A St Helena Lullaby

(notes by Donald Mackenzie)



Published in Rewards and Fairies (1910) where it precedes “A Priest in Spite of Himself”

There is a sung version by Peter Bellamy here.

The poem

In the tale, we have briefly encountered Napoleon through Talleyrand, who was befriended by Pharaoh Lee, who has been telling his story to the children.
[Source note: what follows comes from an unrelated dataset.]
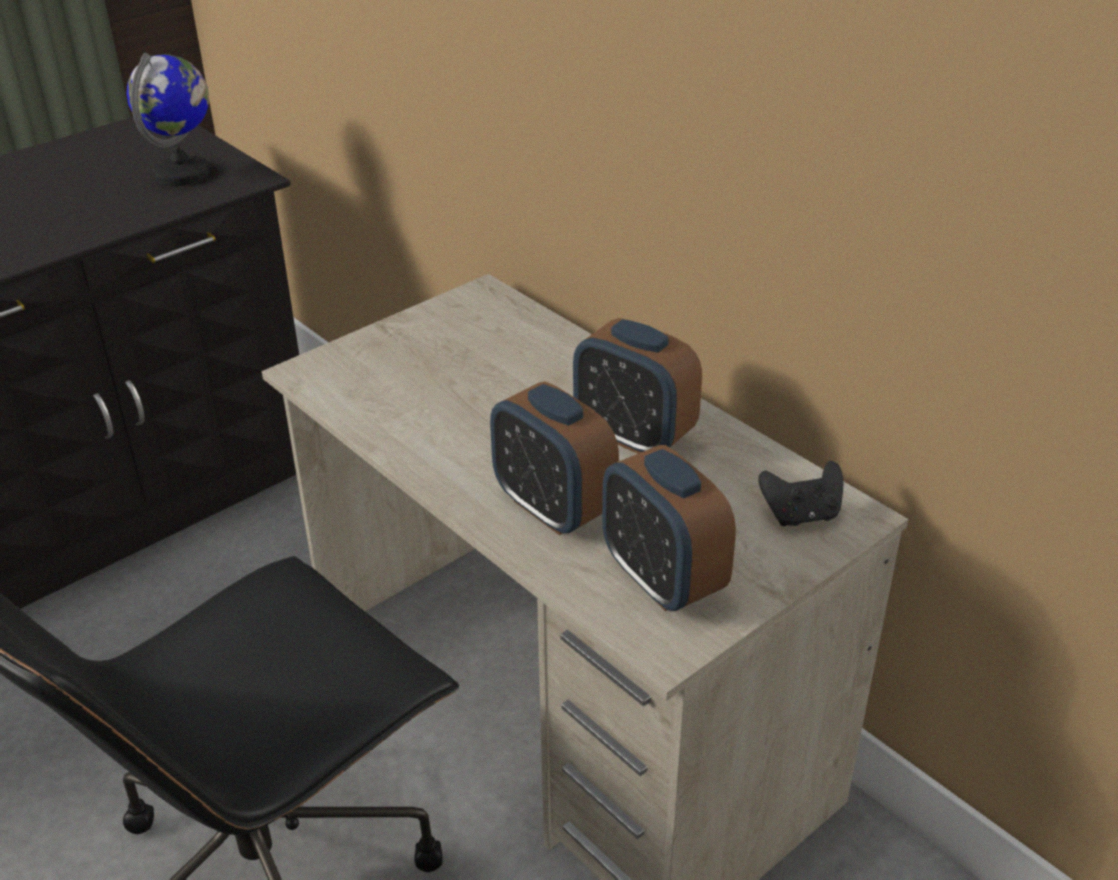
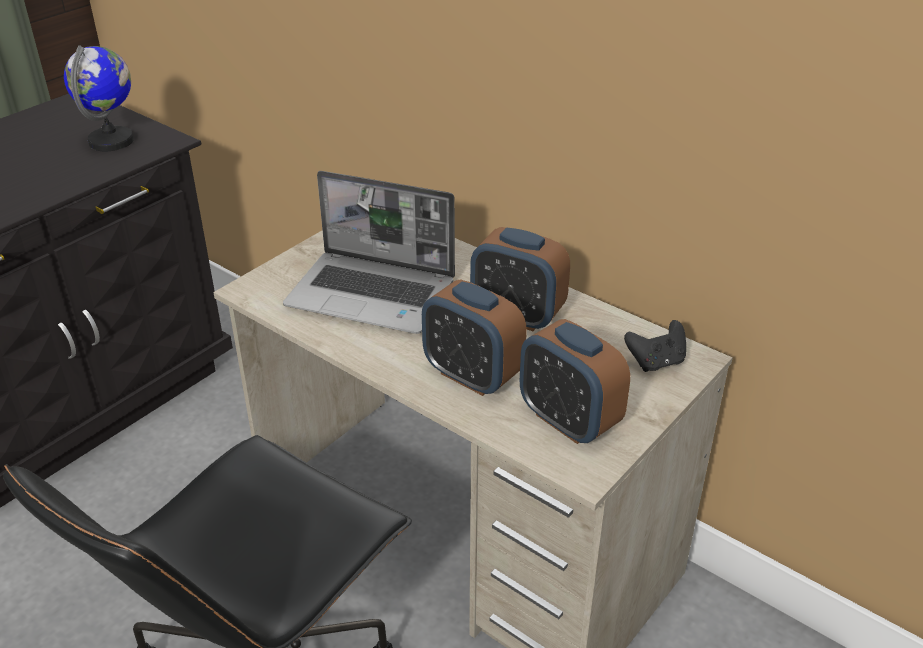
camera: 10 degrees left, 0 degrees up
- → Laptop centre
The poem follows the trajectory of Napoleon’s career: the shooting down (II. 5-8) of the rebels marching against the National Convention (5 Oct 1795) – the `whiff of grapeshot’ which launched his political career; his greatest victory, over the combined Austrian and Russian armies, at Austerlitz on 2 Dec. 1805 (II. 9-12).
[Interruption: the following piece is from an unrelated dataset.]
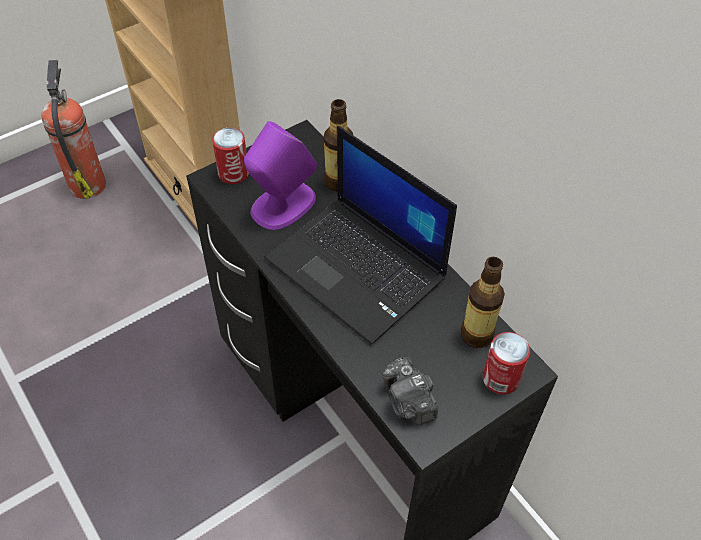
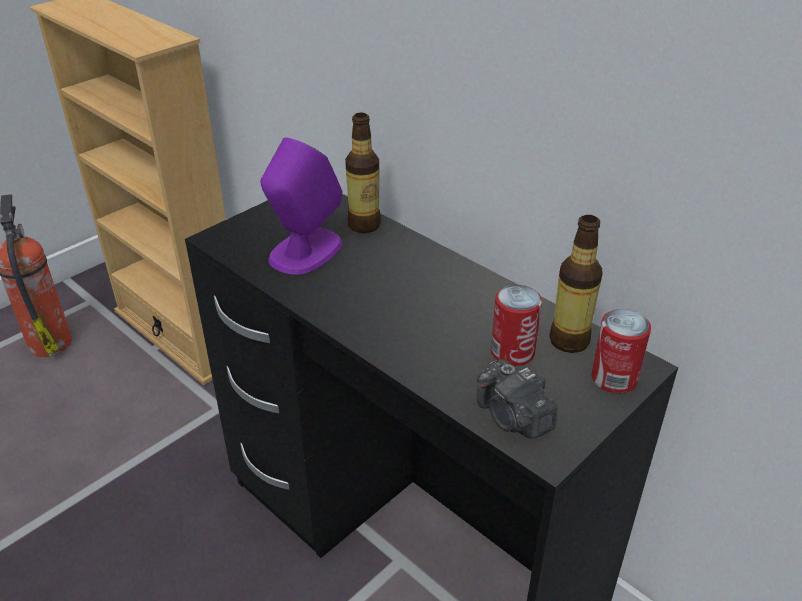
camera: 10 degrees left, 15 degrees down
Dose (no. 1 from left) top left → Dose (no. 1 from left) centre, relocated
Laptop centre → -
Then Nelson’s defeat (Il. 17-20) of the French and Spanish fleets at Trafalgar (21 Oct 1805), which ruled out a Napoleonic invasion of England; the disastrous retreat from the 1812 Russian campaign when some 13,000 troops are said to have perished in the crossing (26-9 Nov) of the river Beresina in western Russia (I. 21); through to his final exile, after Waterloo, to the island of St Helena in the South Atlantic.

The nursery rhyme ‘How many miles to Babylon’ seems a possible inspiration. [D.H.]